Exercise prompt> Output every line from the beginning of the records through the line that contains "do something positive", exactly as it appears.

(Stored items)
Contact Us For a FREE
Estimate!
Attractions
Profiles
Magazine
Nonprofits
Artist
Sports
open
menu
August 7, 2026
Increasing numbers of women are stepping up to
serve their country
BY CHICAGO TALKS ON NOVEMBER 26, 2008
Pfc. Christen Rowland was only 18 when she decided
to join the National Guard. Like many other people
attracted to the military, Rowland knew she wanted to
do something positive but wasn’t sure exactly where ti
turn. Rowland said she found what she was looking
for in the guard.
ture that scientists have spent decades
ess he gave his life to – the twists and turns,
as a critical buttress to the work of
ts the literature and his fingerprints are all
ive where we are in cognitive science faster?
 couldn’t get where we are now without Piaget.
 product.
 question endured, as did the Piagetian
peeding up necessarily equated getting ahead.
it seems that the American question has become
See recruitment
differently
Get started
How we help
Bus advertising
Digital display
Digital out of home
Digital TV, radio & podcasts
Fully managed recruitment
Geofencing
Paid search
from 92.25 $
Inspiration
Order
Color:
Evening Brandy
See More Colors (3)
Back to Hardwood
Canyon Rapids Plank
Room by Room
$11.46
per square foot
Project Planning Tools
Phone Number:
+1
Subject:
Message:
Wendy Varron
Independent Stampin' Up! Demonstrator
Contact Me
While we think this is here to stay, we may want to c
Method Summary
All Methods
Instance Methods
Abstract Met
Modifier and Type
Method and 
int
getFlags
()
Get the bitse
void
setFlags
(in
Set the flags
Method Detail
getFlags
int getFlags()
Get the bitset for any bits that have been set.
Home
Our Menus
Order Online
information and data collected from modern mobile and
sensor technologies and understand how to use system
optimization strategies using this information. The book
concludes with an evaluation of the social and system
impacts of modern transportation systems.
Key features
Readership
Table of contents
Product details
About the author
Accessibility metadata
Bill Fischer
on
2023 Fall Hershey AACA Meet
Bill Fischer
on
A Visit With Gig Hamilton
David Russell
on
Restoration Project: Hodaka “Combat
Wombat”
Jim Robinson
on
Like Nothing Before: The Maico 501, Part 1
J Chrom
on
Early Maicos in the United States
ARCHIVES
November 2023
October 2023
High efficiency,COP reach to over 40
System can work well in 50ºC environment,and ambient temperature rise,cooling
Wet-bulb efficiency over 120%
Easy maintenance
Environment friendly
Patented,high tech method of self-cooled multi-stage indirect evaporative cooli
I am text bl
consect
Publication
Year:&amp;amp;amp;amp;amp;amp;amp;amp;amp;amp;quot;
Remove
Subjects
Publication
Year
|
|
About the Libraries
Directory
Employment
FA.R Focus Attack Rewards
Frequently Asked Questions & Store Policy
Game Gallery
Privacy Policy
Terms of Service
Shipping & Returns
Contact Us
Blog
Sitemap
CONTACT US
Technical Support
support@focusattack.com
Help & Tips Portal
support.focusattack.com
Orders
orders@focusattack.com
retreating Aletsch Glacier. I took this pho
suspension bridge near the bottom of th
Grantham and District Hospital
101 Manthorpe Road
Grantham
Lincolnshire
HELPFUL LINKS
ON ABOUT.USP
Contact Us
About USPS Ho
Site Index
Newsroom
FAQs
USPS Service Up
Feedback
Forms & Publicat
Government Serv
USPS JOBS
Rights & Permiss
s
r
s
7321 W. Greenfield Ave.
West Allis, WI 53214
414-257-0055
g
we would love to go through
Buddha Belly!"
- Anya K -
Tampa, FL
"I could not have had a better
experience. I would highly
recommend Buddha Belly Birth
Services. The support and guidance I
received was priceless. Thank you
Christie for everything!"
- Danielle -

Reply>
Contact Us For a FREE
Estimate!
Attractions
Profiles
Magazine
Nonprofits
Artist
Sports
open
menu
August 7, 2026
Increasing numbers of women are stepping up to
serve their country
BY CHICAGO TALKS ON NOVEMBER 26, 2008
Pfc. Christen Rowland was only 18 when she decided
to join the National Guard. Like many other people
attracted to the military, Rowland knew she wanted to
do something positive but wasn’t sure exactly where ti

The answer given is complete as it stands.